Saved data entries
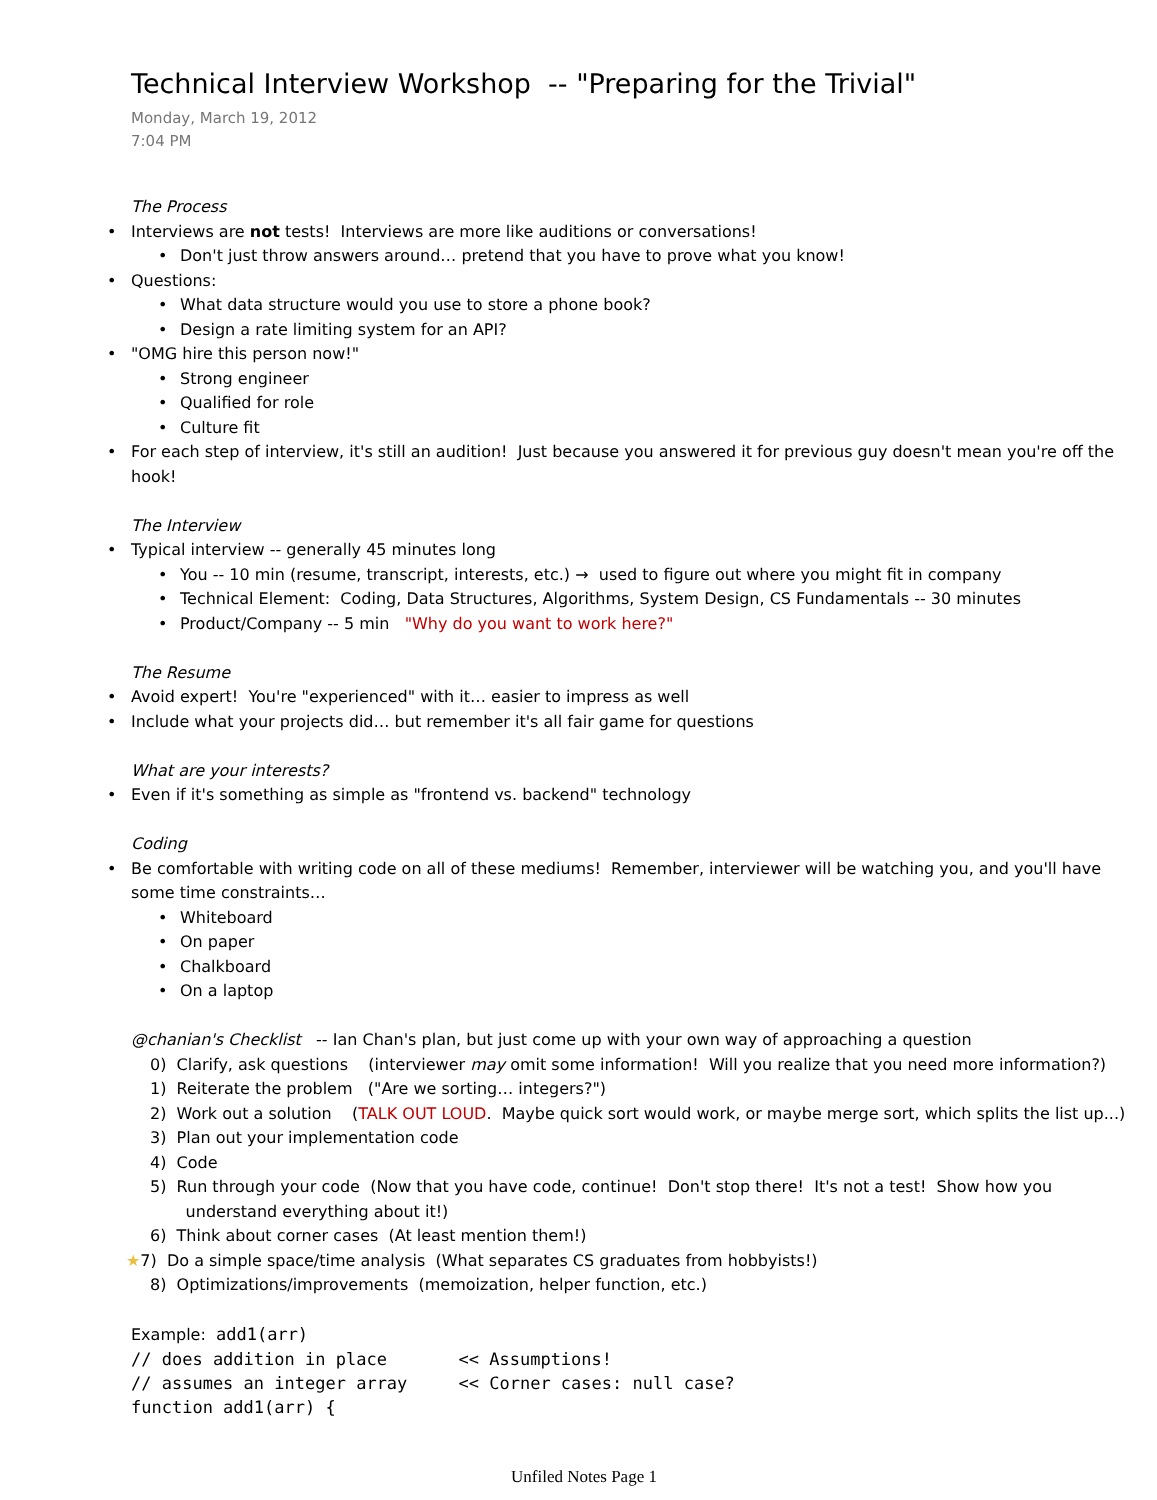Technical Interview Workshop -- "Preparing for the Trivial"
Monday, March 19, 2012
7:04 PM
The Process
Interviews are not tests! Interviews are more like auditions or conversations!
Don't just throw answers around… pretend that you have to prove what you know!
Questions:
What data structure would you use to store a phone book?
Design a rate limiting system for an API?
"OMG hire this person now!"
Strong engineer
Qualified for role
Culture fit
For each step of interview, it's still an audition! Just because you answered it for previous guy doesn't mean you're off the hook!
The Interview
Typical interview -- generally 45 minutes long
You -- 10 min (resume, transcript, interests, etc.) → used to figure out where you might fit in company
Technical Element: Coding, Data Structures, Algorithms, System Design, CS Fundamentals -- 30 minutes
Product/Company -- 5 min "Why do you want to work here?"
The Resume
Avoid expert! You're "experienced" with it… easier to impress as well
Include what your projects did… but remember it's all fair game for questions
What are your interests?
Even if it's something as simple as "frontend vs. backend" technology
Coding
Be comfortable with writing code on all of these mediums! Remember, interviewer will be watching you, and you'll have some time constraints…
Whiteboard
On paper
Chalkboard
On a laptop
@chanian's Checklist -- Ian Chan's plan, but just come up with your own way of approaching a question
0) Clarify, ask questions (interviewer may omit some information! Will you realize that you need more information?)
1) Reiterate the problem ("Are we sorting… integers?")
2) Work out a solution (TALK OUT LOUD. Maybe quick sort would work, or maybe merge sort, which splits the list up...)
3) Plan out your implementation code
4) Code
5) Run through your code (Now that you have code, continue! Don't stop there! It's not a test! Show how you
understand everything about it!)
6) Think about corner cases (At least mention them!)
★7) Do a simple space/time analysis (What separates CS graduates from hobbyists!)
8) Optimizations/improvements (memoization, helper function, etc.)
Example: add1(arr)
// does addition in place << Assumptions! // assumes an integer array << Corner cases: null case? function add1(arr) {
Unfiled Notes Page 1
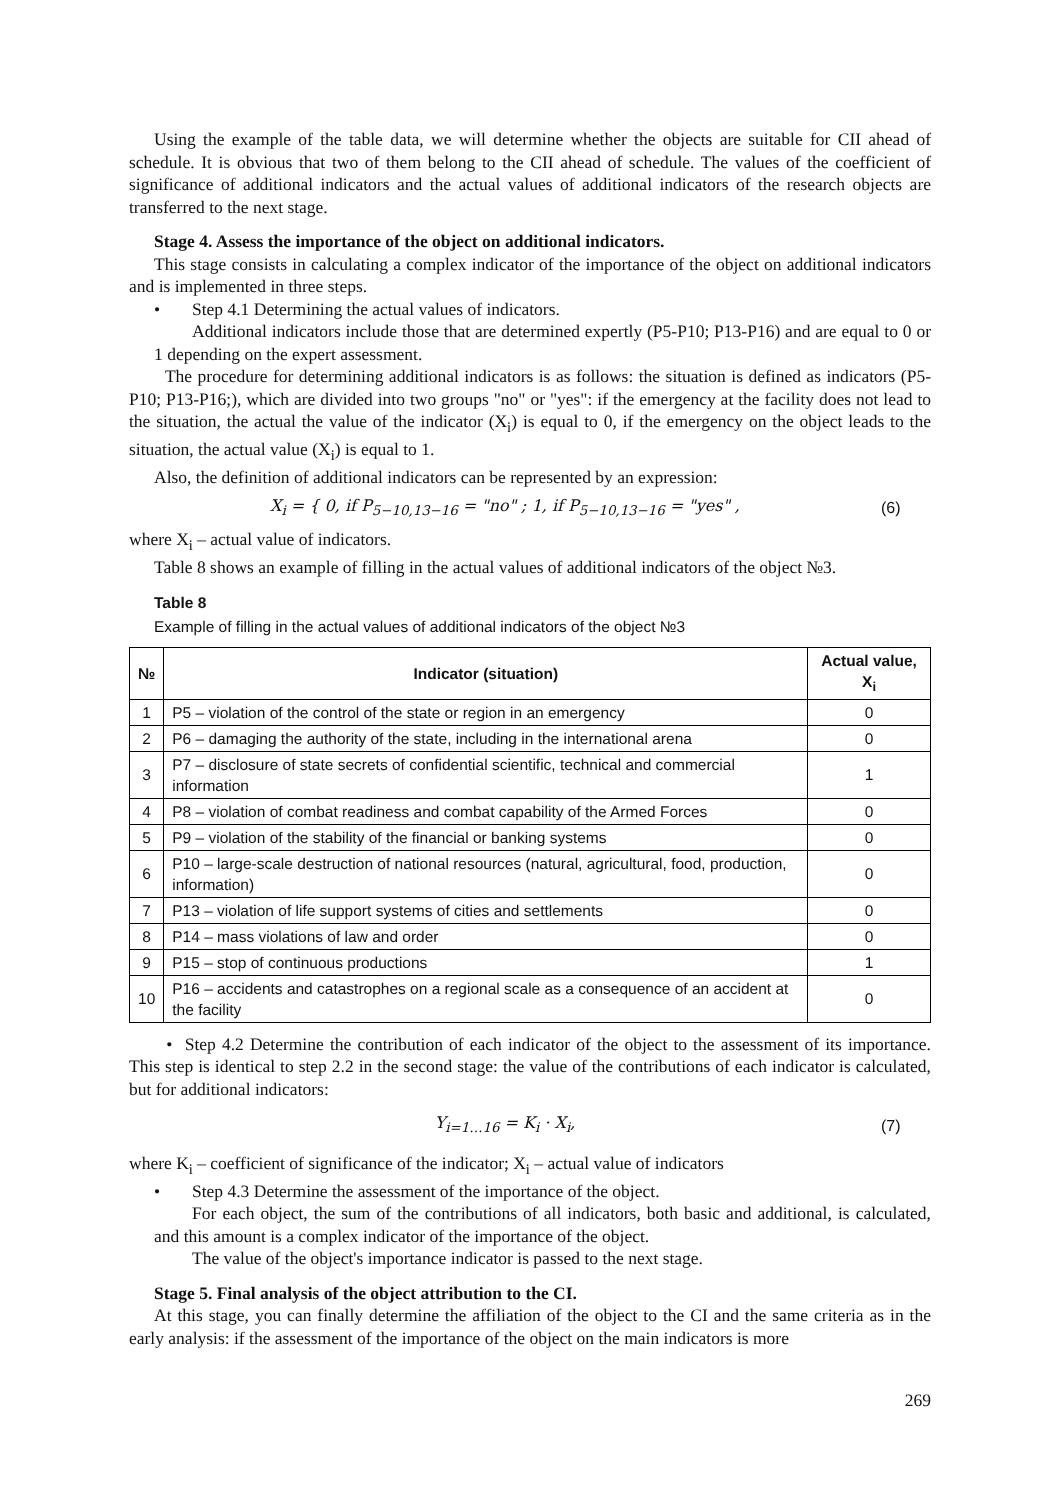Using the example of the table data, we will determine whether the objects are suitable for CII ahead of schedule. It is obvious that two of them belong to the CII ahead of schedule. The values of the coefficient of significance of additional indicators and the actual values of additional indicators of the research objects are transferred to the next stage.
Stage 4. Assess the importance of the object on additional indicators.
This stage consists in calculating a complex indicator of the importance of the object on additional indicators and is implemented in three steps.
• Step 4.1 Determining the actual values of indicators.
Additional indicators include those that are determined expertly (P5-P10; P13-P16) and are equal to 0 or 1 depending on the expert assessment.
The procedure for determining additional indicators is as follows: the situation is defined as indicators (P5-P10; P13-P16;), which are divided into two groups "no" or "yes": if the emergency at the facility does not lead to the situation, the actual the value of the indicator (X<sub>i</sub>) is equal to 0, if the emergency on the object leads to the situation, the actual value (X<sub>i</sub>) is equal to 1.
Also, the definition of additional indicators can be represented by an expression:
X<sub>i</sub> = { 0, if P<sub>5−10,13−16</sub> = "no" ; 1, if P<sub>5−10,13−16</sub> = "yes" ,
(6)
where X<sub>i</sub> – actual value of indicators.
Table 8 shows an example of filling in the actual values of additional indicators of the object №3.
Table 8
Example of filling in the actual values of additional indicators of the object №3
| № | Indicator (situation) | Actual value, X<sub>i</sub> |
| --- | --- | --- |
| 1 | P5 – violation of the control of the state or region in an emergency | 0 |
| 2 | P6 – damaging the authority of the state, including in the international arena | 0 |
| 3 | P7 – disclosure of state secrets of confidential scientific, technical and commercial information | 1 |
| 4 | P8 – violation of combat readiness and combat capability of the Armed Forces | 0 |
| 5 | P9 – violation of the stability of the financial or banking systems | 0 |
| 6 | P10 – large-scale destruction of national resources (natural, agricultural, food, production, information) | 0 |
| 7 | P13 – violation of life support systems of cities and settlements | 0 |
| 8 | P14 – mass violations of law and order | 0 |
| 9 | P15 – stop of continuous productions | 1 |
| 10 | P16 – accidents and catastrophes on a regional scale as a consequence of an accident at the facility | 0 |
• Step 4.2 Determine the contribution of each indicator of the object to the assessment of its importance. This step is identical to step 2.2 in the second stage: the value of the contributions of each indicator is calculated, but for additional indicators:
Y<sub>i=1…16</sub> = K<sub>i</sub> · X<sub>i</sub>, (7)
where K<sub>i</sub> – coefficient of significance of the indicator; X<sub>i</sub> – actual value of indicators
• Step 4.3 Determine the assessment of the importance of the object.
For each object, the sum of the contributions of all indicators, both basic and additional, is calculated, and this amount is a complex indicator of the importance of the object.
The value of the object's importance indicator is passed to the next stage.
Stage 5. Final analysis of the object attribution to the CI.
At this stage, you can finally determine the affiliation of the object to the CI and the same criteria as in the early analysis: if the assessment of the importance of the object on the main indicators is more
269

Action item => Output all data exactly, omitting images.

Response below =>
Technical Interview Workshop -- "Preparing for the Trivial"
Monday, March 19, 2012
7:04 PM
The Process
Interviews are not tests! Interviews are more like auditions or conversations!
Don't just throw answers around… pretend that you have to prove what you know!
Questions:
What data structure would you use to store a phone book?
Design a rate limiting system for an API?
"OMG hire this person now!"
Strong engineer
Qualified for role
Culture fit
For each step of interview, it's still an audition! Just because you answered it for previous guy doesn't mean you're off the hook!
The Interview
Typical interview -- generally 45 minutes long
You -- 10 min (resume, transcript, interests, etc.) → used to figure out where you might fit in company
Technical Element: Coding, Data Structures, Algorithms, System Design, CS Fundamentals -- 30 minutes
Product/Company -- 5 min "Why do you want to work here?"
The Resume
Avoid expert! You're "experienced" with it… easier to impress as well
Include what your projects did… but remember it's all fair game for questions
What are your interests?
Even if it's something as simple as "frontend vs. backend" technology
Coding
Be comfortable with writing code on all of these mediums! Remember, interviewer will be watching you, and you'll have some time constraints…
Whiteboard
On paper
Chalkboard
On a laptop
@chanian's Checklist -- Ian Chan's plan, but just come up with your own way of approaching a question
0) Clarify, ask questions (interviewer may omit some information! Will you realize that you need more information?)
1) Reiterate the problem ("Are we sorting… integers?")
2) Work out a solution (TALK OUT LOUD. Maybe quick sort would work, or maybe merge sort, which splits the list up...)
3) Plan out your implementation code
4) Code
5) Run through your code (Now that you have code, continue! Don't stop there! It's not a test! Show how you
understand everything about it!)
6) Think about corner cases (At least mention them!)
★7) Do a simple space/time analysis (What separates CS graduates from hobbyists!)
8) Optimizations/improvements (memoization, helper function, etc.)
Example: add1(arr)
// does addition in place << Assumptions! // assumes an integer array << Corner cases: null case? function add1(arr) {
Unfiled Notes Page 1
Using the example of the table data, we will determine whether the objects are suitable for CII ahead of schedule. It is obvious that two of them belong to the CII ahead of schedule. The values of the coefficient of significance of additional indicators and the actual values of additional indicators of the research objects are transferred to the next stage.
Stage 4. Assess the importance of the object on additional indicators.
This stage consists in calculating a complex indicator of the importance of the object on additional indicators and is implemented in three steps.
• Step 4.1 Determining the actual values of indicators.
Additional indicators include those that are determined expertly (P5-P10; P13-P16) and are equal to 0 or 1 depending on the expert assessment.
The procedure for determining additional indicators is as follows: the situation is defined as indicators (P5-P10; P13-P16;), which are divided into two groups "no" or "yes": if the emergency at the facility does not lead to the situation, the actual the value of the indicator (X<sub>i</sub>) is equal to 0, if the emergency on the object leads to the situation, the actual value (X<sub>i</sub>) is equal to 1.
Also, the definition of additional indicators can be represented by an expression:
X<sub>i</sub> = { 0, if P<sub>5−10,13−16</sub> = "no" ; 1, if P<sub>5−10,13−16</sub> = "yes" ,
(6)
where X<sub>i</sub> – actual value of indicators.
Table 8 shows an example of filling in the actual values of additional indicators of the object №3.
Table 8
Example of filling in the actual values of additional indicators of the object №3
| № | Indicator (situation) | Actual value, X<sub>i</sub> |
| --- | --- | --- |
| 1 | P5 – violation of the control of the state or region in an emergency | 0 |
| 2 | P6 – damaging the authority of the state, including in the international arena | 0 |
| 3 | P7 – disclosure of state secrets of confidential scientific, technical and commercial information | 1 |
| 4 | P8 – violation of combat readiness and combat capability of the Armed Forces | 0 |
| 5 | P9 – violation of the stability of the financial or banking systems | 0 |
| 6 | P10 – large-scale destruction of national resources (natural, agricultural, food, production, information) | 0 |
| 7 | P13 – violation of life support systems of cities and settlements | 0 |
| 8 | P14 – mass violations of law and order | 0 |
| 9 | P15 – stop of continuous productions | 1 |
| 10 | P16 – accidents and catastrophes on a regional scale as a consequence of an accident at the facility | 0 |
• Step 4.2 Determine the contribution of each indicator of the object to the assessment of its importance. This step is identical to step 2.2 in the second stage: the value of the contributions of each indicator is calculated, but for additional indicators:
Y<sub>i=1…16</sub> = K<sub>i</sub> · X<sub>i</sub>, (7)
where K<sub>i</sub> – coefficient of significance of the indicator; X<sub>i</sub> – actual value of indicators
• Step 4.3 Determine the assessment of the importance of the object.
For each object, the sum of the contributions of all indicators, both basic and additional, is calculated, and this amount is a complex indicator of the importance of the object.
The value of the object's importance indicator is passed to the next stage.
Stage 5. Final analysis of the object attribution to the CI.
At this stage, you can finally determine the affiliation of the object to the CI and the same criteria as in the early analysis: if the assessment of the importance of the object on the main indicators is more
269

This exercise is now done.